As I generally am only a viewer I make an exception today to comment on how I am still AMAZED at the lack of knowledge by most labs/Er personnel/and practitioners regarding home testing. I have home tested for 15 years and found this site to be the educator that excels. I continually run into puzzled looks when I mention this subject. A recent visit to an ER was no exception as the nurses had NO clue when I mentioned I home tested! So little progress in all these years..no education provided I assume. We can all be VERY thankful for this site and the members who share their knowledge! I learned it all right here and still check in. I was the 1st "Zipper" back in 1998/99 but had to change my name. Anyone remember me? Janie? BillieO? I hope you're all doing well and having wonderful holidays. I'm not here often but always grateful you are! zipped
 
I found that many older people or people with older family members are familiar with home INR testing. This is due to the other illnesses that require anticoagulant therapy.
 
Hey Zipper

Pleased to make your acquaintance :)

Always good to see an "old timer" drop by

The issue of warfarin management is vexing, it shows to me how non mainstream this is, and sadly even within the professional speciality ignorance abounds.

I have taught myself more in two years than many professionals (so called) seem to know.

Sad isn't it
 
Here in the UK, in September 2014 our national regulator recommended home testing for certain conditions in preference to going to clinics because of the comparable quality of test results and massive reductions in strokes etc which the closer monitoring enables.
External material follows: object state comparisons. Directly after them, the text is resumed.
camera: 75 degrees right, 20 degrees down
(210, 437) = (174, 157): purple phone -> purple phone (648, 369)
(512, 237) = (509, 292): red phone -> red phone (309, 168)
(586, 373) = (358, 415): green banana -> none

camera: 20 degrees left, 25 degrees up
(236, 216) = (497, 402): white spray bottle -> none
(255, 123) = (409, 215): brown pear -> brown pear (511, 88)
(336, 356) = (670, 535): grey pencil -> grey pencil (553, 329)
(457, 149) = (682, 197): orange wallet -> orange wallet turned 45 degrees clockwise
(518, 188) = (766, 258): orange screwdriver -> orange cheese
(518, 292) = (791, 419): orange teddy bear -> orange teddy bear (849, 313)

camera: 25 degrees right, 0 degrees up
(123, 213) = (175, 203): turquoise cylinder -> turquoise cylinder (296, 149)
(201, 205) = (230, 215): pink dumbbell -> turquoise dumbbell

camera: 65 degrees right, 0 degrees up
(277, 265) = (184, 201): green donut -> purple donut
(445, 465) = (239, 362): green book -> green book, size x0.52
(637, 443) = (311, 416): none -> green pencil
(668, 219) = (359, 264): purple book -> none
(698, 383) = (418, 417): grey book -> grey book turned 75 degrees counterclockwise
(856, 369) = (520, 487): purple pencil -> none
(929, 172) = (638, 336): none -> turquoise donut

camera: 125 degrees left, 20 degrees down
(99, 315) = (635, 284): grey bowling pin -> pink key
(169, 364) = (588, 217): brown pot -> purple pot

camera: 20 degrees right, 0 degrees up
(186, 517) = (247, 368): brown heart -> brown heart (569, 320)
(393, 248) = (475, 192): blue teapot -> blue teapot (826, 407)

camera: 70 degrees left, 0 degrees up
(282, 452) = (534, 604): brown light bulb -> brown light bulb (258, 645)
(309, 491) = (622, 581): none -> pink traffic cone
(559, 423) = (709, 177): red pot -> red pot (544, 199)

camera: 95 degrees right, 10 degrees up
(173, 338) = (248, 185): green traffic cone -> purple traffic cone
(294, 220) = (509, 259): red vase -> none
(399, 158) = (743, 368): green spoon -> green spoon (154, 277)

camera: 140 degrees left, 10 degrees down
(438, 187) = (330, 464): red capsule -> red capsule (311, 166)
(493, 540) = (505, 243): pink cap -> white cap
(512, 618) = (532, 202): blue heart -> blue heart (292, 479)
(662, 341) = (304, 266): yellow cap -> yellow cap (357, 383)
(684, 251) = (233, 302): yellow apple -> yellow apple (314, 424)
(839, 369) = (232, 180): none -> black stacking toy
This was just as I left hospital from my own replacement mechanical aortic valve surgery, and having a high-pressure job I wanted to self-monitor as soon as possible, both for convenience and improved management.

Currently we have to buy the machine (I have a CoaguChek XS) and then test strips and Warfarin are provided on prescription. I test weekly, and send results every month to a hospital anticoagulation clinic who officially manage my doses (though in reality, having researched Warfarin management online I am self-managing when occasionally needed) and I go in once every six months for a comparable test at the clinic.

I am the only person that my GP knows who is doing this, and the medical practice probably has over 15,000 patients it serves. The hospital anticoagulation clinic also seems to have only a few self-testers, but there are now posters advertising the option to patients. As many people on Warfarin are quite elderly they may not be as receptive to self-testing as younger patients (my mother is an example), or indeed be able to do so, but there are so many advantages to it for both patient and health service I am sure awareness will improve and self-testing will become more widespread.